Pour finir, imposer aux Départements de trouver aux allocataires du RSA 15 heures d’activités par semaine sans moyens financiers ou humains supplémentaires pour réaliser cette mission est une illusion totale.
Dans le Département du Lot, pour 4 000 bénéficiaires, il faudrait trouver 240 000 heures d’activités par mois sur le secteur non-marchand pour ne pas faire concurrence aux entreprises, et le coût net de cet accompagnement atteindrait les 5 millions d’euros !
2) Nous avons besoin de mesures ambitieuses de lutte contre la pauvreté et de justice sociale et fiscale
Plutôt que de stigmatiser les pauvres, nous appelons à des mesures ambitieuses pour lutter véritablement contre la pauvreté.

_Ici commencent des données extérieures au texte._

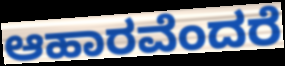
ಆಹಾರವೆಂದರೆ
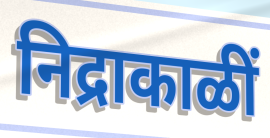
निद्राकाळीं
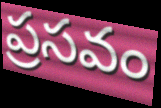
ప్రసవం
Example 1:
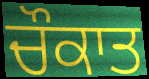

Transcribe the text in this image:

ਚੌਕਾਤ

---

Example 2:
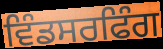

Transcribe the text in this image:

ਵਿੰਡਸਰਫਿੰਗ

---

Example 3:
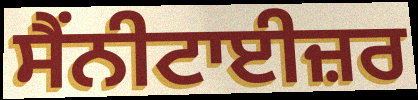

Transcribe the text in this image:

ਸੈਂਨੀਟਾਈਜ਼ਰ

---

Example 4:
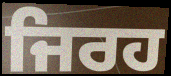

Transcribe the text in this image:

ਜਿਰਹ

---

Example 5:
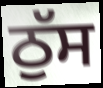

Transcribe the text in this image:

ਠੁੱਸ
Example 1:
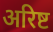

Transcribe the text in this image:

अरिष्ट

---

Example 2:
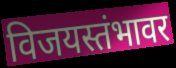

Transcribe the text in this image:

विजयस्तंभावर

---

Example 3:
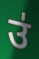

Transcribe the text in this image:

उ॑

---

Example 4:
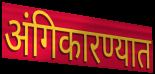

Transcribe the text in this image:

अंगिकारण्यात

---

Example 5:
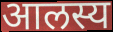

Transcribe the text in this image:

आलस्य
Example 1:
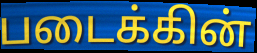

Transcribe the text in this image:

படைக்கின்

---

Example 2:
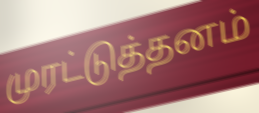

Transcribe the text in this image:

முரட்டுத்தனம்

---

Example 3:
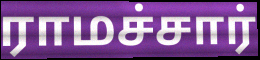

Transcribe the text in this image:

ராமச்சார்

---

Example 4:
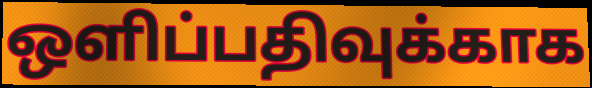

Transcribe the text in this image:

ஒளிப்பதிவுக்காக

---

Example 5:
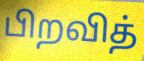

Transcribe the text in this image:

பிறவித்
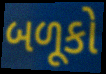
બળૂકો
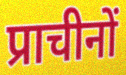
प्राचीनों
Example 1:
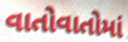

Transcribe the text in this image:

વાતોવાતોમાં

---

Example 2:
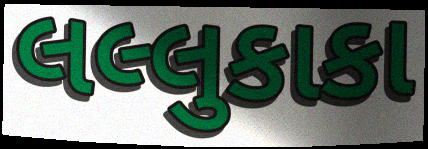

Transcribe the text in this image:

લલ્લુકાકા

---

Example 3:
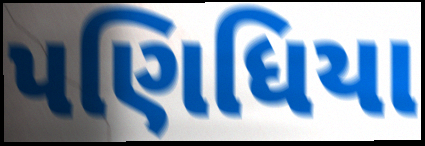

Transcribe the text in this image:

પણિધિયા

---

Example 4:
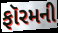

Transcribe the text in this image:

ફૉરમની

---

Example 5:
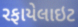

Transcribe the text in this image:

રફાયેલાઇટ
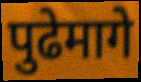
पुढेमागे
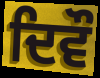
ਦਿਵੌ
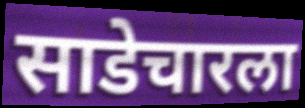
साडेचारला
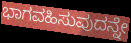
ಭಾಗವಹಿಸುವುದನ್ನೇ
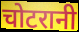
चोटरानी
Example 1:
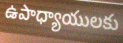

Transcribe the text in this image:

ఉపాధ్యాయులకు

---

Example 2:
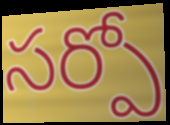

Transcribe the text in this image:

సర్పో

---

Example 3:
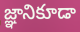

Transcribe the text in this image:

జ్ఞానికూడా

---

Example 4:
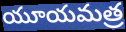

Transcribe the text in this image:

యూయమత్ర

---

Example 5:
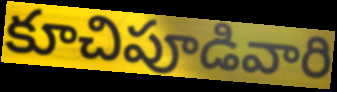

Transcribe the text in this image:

కూచిపూడివారి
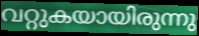
വറ്റുകയായിരുന്നു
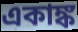
একাঙ্ক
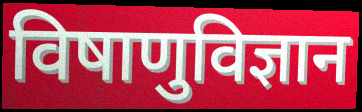
विषाणुविज्ञान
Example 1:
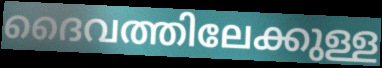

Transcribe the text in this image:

ദൈവത്തിലേക്കുള്ള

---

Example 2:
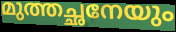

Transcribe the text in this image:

മുത്തച്ഛനേയും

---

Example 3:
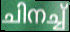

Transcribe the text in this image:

ചിനച്ച്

Une personne sur trois ayant droit au RSA n’en fait pas la demande : cette situation n’est pas acceptable. Avant de stigmatiser les allocataires de minima sociaux, nous demandons à ce que la représentation nationale concentre les moyens sur l’accès aux droits afin de limiter le non-recours.

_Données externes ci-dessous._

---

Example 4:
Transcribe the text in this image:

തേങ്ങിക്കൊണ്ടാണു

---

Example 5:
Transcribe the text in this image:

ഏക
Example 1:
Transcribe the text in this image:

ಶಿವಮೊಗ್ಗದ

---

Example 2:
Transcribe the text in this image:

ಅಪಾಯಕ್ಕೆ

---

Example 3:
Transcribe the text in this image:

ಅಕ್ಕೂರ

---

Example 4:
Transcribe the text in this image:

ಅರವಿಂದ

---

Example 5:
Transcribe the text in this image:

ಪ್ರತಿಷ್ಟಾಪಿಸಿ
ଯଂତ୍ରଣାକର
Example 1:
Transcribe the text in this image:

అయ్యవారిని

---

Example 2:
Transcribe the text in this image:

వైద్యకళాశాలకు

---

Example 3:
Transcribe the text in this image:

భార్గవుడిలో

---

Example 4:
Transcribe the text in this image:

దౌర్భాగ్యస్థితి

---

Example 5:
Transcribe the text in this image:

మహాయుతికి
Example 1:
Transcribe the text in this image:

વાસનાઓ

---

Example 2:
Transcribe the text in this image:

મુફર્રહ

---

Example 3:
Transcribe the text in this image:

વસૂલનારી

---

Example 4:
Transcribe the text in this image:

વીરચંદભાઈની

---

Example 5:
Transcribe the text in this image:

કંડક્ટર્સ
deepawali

Agir contre la pauvreté, c’est aussi renforcer les moyens des collectivités qui s’engagent avec efficacité pour donner une seconde chance à ceux qui éprouvent des difficultés passagères.
Accompagnement socio-professionnel d’une durée de 12 mois pour les personnes éloignées de l’emploi via la « Garantie d’activité départementale », aide à la garde d’enfants, soutien à la mobilité, psychologue, bilan de santé : dans le cadre du Plan Départemental d’Insertion 2023-2025, nous avons adopté de nombreux dispositifs en faveur de l’insertion sociale et professionnelle.

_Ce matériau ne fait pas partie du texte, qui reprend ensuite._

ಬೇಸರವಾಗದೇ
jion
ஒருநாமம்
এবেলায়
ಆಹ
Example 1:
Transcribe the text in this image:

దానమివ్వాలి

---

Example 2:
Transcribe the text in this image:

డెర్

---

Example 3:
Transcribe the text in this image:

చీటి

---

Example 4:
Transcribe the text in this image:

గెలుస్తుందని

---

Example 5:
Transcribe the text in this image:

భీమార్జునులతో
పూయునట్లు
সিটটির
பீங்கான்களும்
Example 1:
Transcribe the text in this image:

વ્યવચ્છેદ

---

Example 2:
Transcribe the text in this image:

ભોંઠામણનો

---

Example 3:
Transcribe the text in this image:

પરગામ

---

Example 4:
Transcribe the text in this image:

Ce travail porte ses fruits. Dans le Lot, un tiers des bénéficiaires sortent du dispositif RSA chaque année !
Ce résultat n’est cependant possible que si la Nation s’en donne les moyens ! Ils existent. Trop l’oublient : la fraude fiscale coûte chaque année au budget de l’Etat 80 milliards d’euros, soit le budget de tous les Départements de France réunis !
En s’attaquant véritablement à ce fléau qui ronge le pacte républicain, l’Etat pourrait doubler les moyens des Départements et engager une réelle politique d’éradication de la pauvreté.
3) L’inclusion est aussi au service du tissu économique
La France a besoin de chacun pour avancer, progresser, le monde économique y compris. Il s’agit de travailler sur l’intégration dans la société et le monde professionnel du plus grand nombre à travers de propositions politiques et non des postures clivantes et contreproductives.
La formation, l’insertion sociale et professionnelle, les contrats aidés sont des outils efficaces. La stigmatisation et la précarisation des plus faibles, n’aideront pas le tissu économique, bien au contraire. Si nous voulons faire société, nous devons préférer la collaboration de tous les acteurs de l’emploi à la démagogie.
« Il n’est pas digne de notre passé, ni concevable pour notre avenir que tant de gens survivent dans la misère et se voient rejeter aux franges d’une société qui les frappe d’exclusion sans appel. »
C’est en ces termes que s’exprimait Michel Rocard, Premier Ministre, en 1988 lors de sa présentation du Revenu Minimum d’Insertion (RMI).
Alors que la situation dramatique actuelle appelle à un sursaut républicain en faveur des plus fragiles, cette réforme, en supprimant le droit d’avoir une deuxième chance à la suite d’un accident de parcours, n’est pas à la hauteur du défi de la dignité humaine, seul horizon légitime d’une démocratie sociale du XXIème siècle.